Половину экономики России уже составляет госсектор

Доля госсектора в ВВП России достигла 50% и вряд ли будет снижаться, обнаружили аналитики BNP Paribas. Это выгодно власти: средства госкомпаний можно бесконтрольно тратить на мегапроекты
Мост на остров Русский
Мост на остров Русский / В. Аньков / РИА Новости

«Газпрому» принадлежит медиахолдинг, ВТБ – компания «Галс-девелопмент» (реконструирует здание «Детского мира» на Лубянке, строит жилье), РЖД в кризис спасала банк «КИТ финанс», «Роснефть» в 2011 г. купила хоккейный клуб ЦСКА.

Доля подконтрольных государству компаний в экономике России существенно возросла, пишут Юлия Цепляева и Юрий Ельцов из BNP Paribas: например, в ключевой для страны отрасли – нефтедобыче – в 1998–1999 гг. государство контролировало 10%, сейчас – 40–45%; в банковском секторе – 49%, в транспортном – 73%. В 2006 г. доля госсектора в экономике, посчитали в Институте Гайдара по базе «Эксперт-400», составляла 38%, а к 2008 г. превысила 40%. Кризис катализировал процесс: госсектор, по данным Минэкономразвития, увеличился до 50% ВВП при среднемировых 30%.

Грань между финансовыми ресурсами государства и госкомпаний становится все более расплывчатой, продолжают Цепляева и Ельцов: госкомпании создают «параллельный бюджет» на амбициозные проекты, которые редко соответствуют профильной деятельности компаний.

«Газпром» – крупнейший инвестор Олимпиады-2014 после федерального бюджета: более 100 млрд руб. (бюджет, по оценкам Счетной палаты, – 466 млрд), из них только 31,5 млрд на газопровод Джубга – Сочи можно отнести к прямой деятельности компании. «Газпром» потратил на саммит АТЭС 300 млрд, а бюджет – 202 млрд. Официально деньги пошли на газификацию, пишут авторы, но трубопровод Сахалин – Хабаровск – Владивосток используется менее чем на 20%, т.е. цели проекта были шире, чем бизнес компании. Налоговая нагрузка «Газпрома» ниже, чем нефтяных компаний, и его вовлечение в государственные проекты правительство считает справедливым обменом, полагают Цепляева и Ельцов.
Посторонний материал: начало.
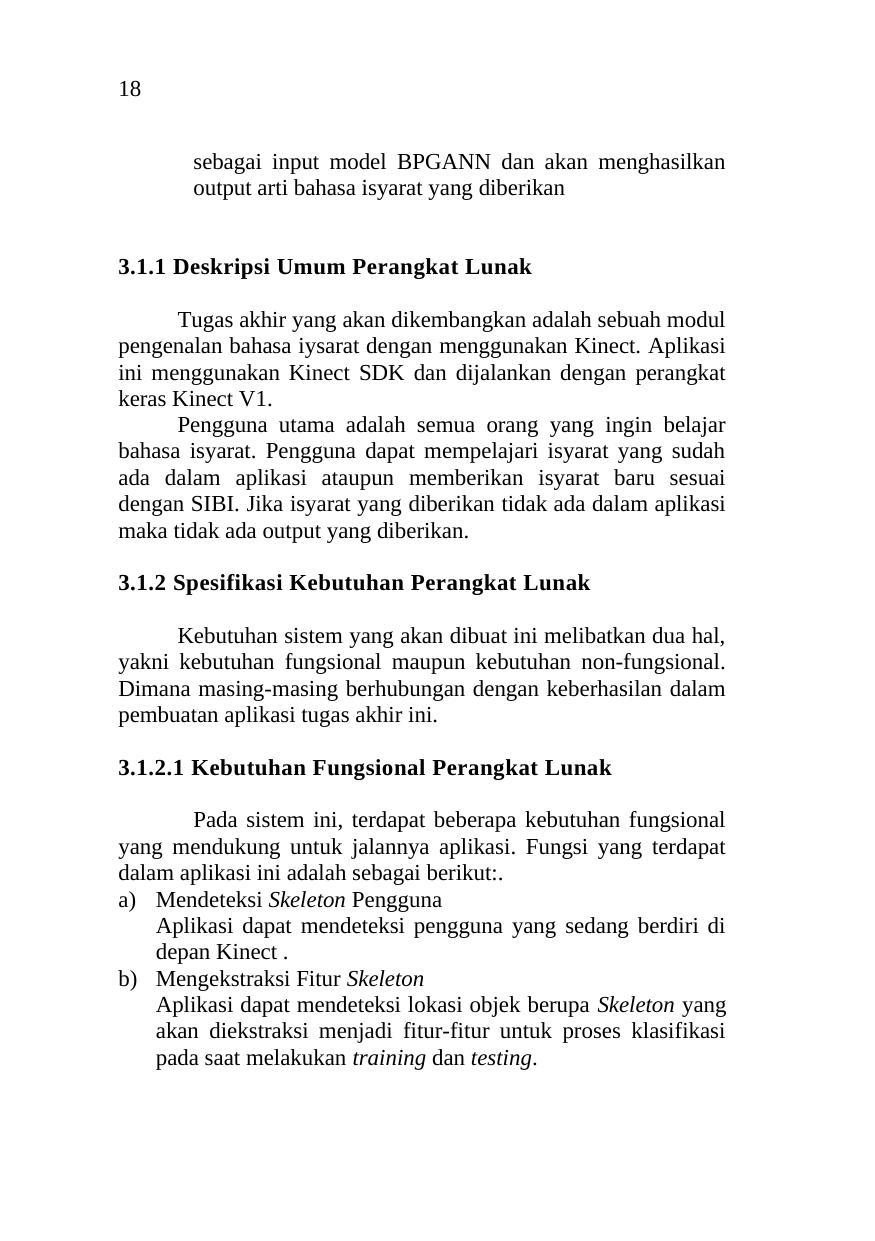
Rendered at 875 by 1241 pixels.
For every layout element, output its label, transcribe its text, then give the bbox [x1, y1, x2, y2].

list Mendeteksi Skeleton Pengguna [118, 886, 726, 912]
text Pengguna utama adalah semua orang yang ingin belajar bahasa isyarat. Pengguna dapat mempelajari isyarat yang sudah ada dalam aplikasi ataupun memberikan isyarat baru sesuai dengan SIBI. Jika isyarat yang diberikan tidak ada dalam aplikasi maka tidak ada output yang diberikan. [118, 411, 726, 543]
list Mengekstraksi Fitur Skeleton [118, 965, 726, 991]
text Aplikasi dapat mendeteksi lokasi objek berupa Skeleton yang akan diekstraksi menjadi fitur-fitur untuk proses klasifikasi pada saat melakukan training dan testing. [156, 991, 726, 1070]
text Pada sistem ini, terdapat beberapa kebutuhan fungsional yang mendukung untuk jalannya aplikasi. Fungsi yang terdapat dalam aplikasi ini adalah sebagai berikut:. [118, 807, 726, 886]
list Aplikasi dapat mendeteksi pengguna yang sedang berdiri di depan Kinect . [156, 912, 726, 965]
text Untuk tahap testing data tidak jauh berbeda dengan tahap training data. Setelah mengolah fitur yang didapat dari kalkulasi skeleton joints, fitur akan dimasukkan sebagai input model BPGANN dan akan menghasilkan output arti bahasa isyarat yang diberikan [193, 148, 726, 200]
subtitle 3.1.2.1 Kebutuhan Fungsional Perangkat Lunak [118, 754, 726, 780]
text Kebutuhan sistem yang akan dibuat ini melibatkan dua hal, yakni kebutuhan fungsional maupun kebutuhan non-fungsional. Dimana masing-masing berhubungan dengan keberhasilan dalam pembuatan aplikasi tugas akhir ini. [118, 622, 726, 727]
subtitle 3.1.2 Spesifikasi Kebutuhan Perangkat Lunak [118, 569, 726, 596]
subtitle 3.1.1 Deskripsi Umum Perangkat Lunak [118, 253, 726, 279]
text Tugas akhir yang akan dikembangkan adalah sebuah modul pengenalan bahasa iysarat dengan menggunakan Kinect. Aplikasi ini menggunakan Kinect SDK dan dijalankan dengan perangkat keras Kinect V1. [118, 306, 726, 411]
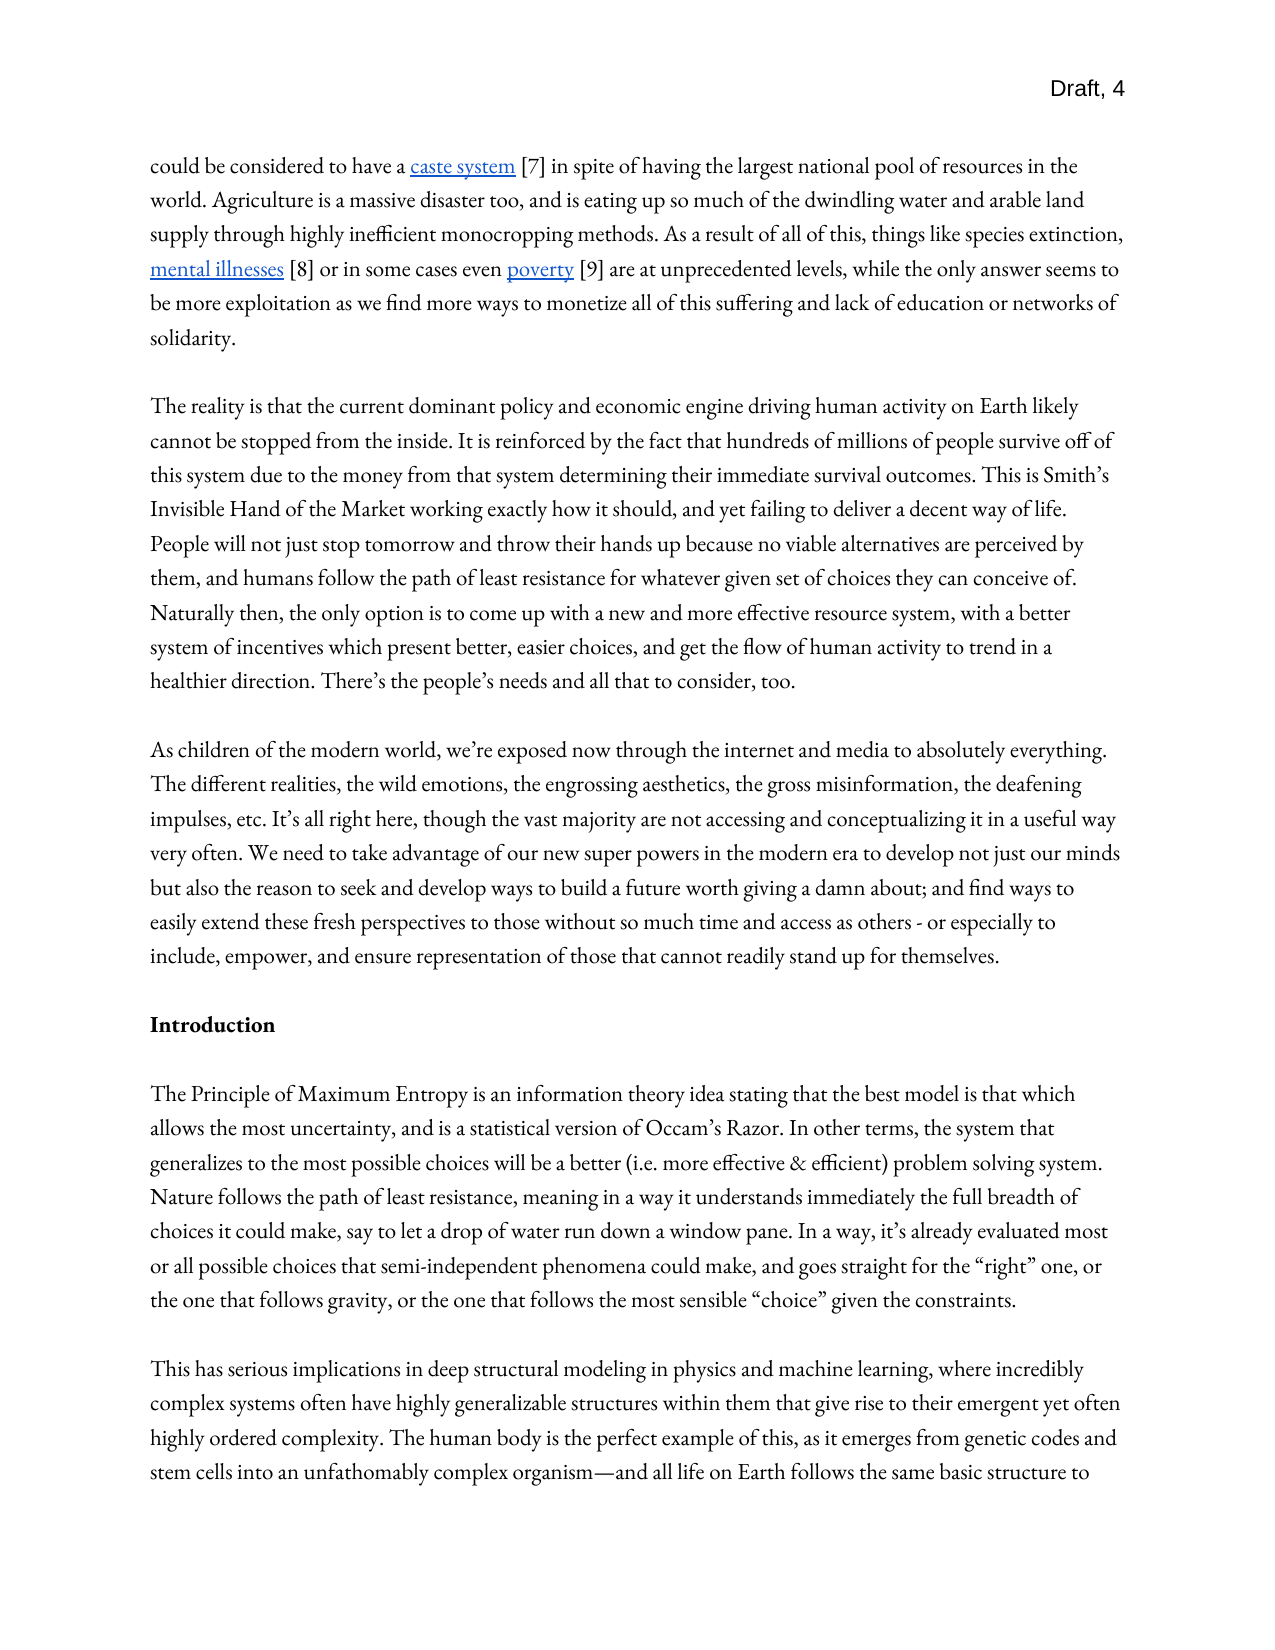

«Роснефть», по оценкам BNP Paribas, вкладывает $0,7–1 млрд в год в социальные проекты в регионах добычи. Например, в Нефтекумске Ставропольского края – 700 млн руб. в строительство поликлиники, квартир медикам и ремонт школы. ВТБ за $1,3–1,4 млрд реконструирует стадион «Динамо», не связанный с банковским бизнесом. Непрофильные инвестиции Сбербанка, по оценкам BNP Paribas, – $1 млрд в год. РЖД получила от государства в 2011 г. 119 млрд руб., из них 90 млрд пошли на Олимпиаду.

«Кооперация» госкомпаний и правительства сокращает стимулы к приватизации, считает Цепляева: доходы от нее не превысят вложений госгигантов в правительственные проекты. В перспективе, несмотря на все разговоры о приватизации, госдоля будет скорее расти, чем снижаться, продолжает она: «Финансовые рынки слишком непредсказуемы, чтобы часть элиты, поддерживающая приватизацию, была довольна ценами, а новый кризис может спровоцировать очередное «спасение всего» за счет государства и роста его доли в экономике». «Госкомпании используются как «точки прорыва», и я очень удивлюсь, если эта стратегическая модель изменится», – заключает Цепляева.

В 2013–2015 гг. приватизация должна принести 1,24 трлн руб. (примерно $40 млрд) – но это меньше, чем сделка «Роснефти» с ТНК-ВР (около $60 млрд), замечает ректор Российской экономической школы Сергей Гуриев.

«Параллельный бюджет» снижает прозрачность госфинансов, увеличивает возможности манипуляций, он вне системы контроля казначейства, сетует Цепляева.

Увеличение громадных резервов и ресурсов госкомпаний не приносит счастья стране, убежден бывший министр финансов России Алексей Кудрин (интервью с ним см. на стр. 06): «Посмотрите на «Газпром» – в свое время он входил чуть ли не в топ ведущих мировых компаний по капитализации. Сейчас капитализация упала многократно, мировые инвестиционные компании уже закладывают примерно 100 млрд руб. убытков, а это ведь расчетная величина, так низко оценивается качество менеджмента «Газпрома».

По оценкам «Тройки диалог», государство за четыре года потеряло $80 млрд стоимости принадлежащих ему акций из-за роста странового риска, среди причин которого – осознание инвесторами того, что государство упустило возможность провести реформы в благоприятный период высоких нефтяных доходов.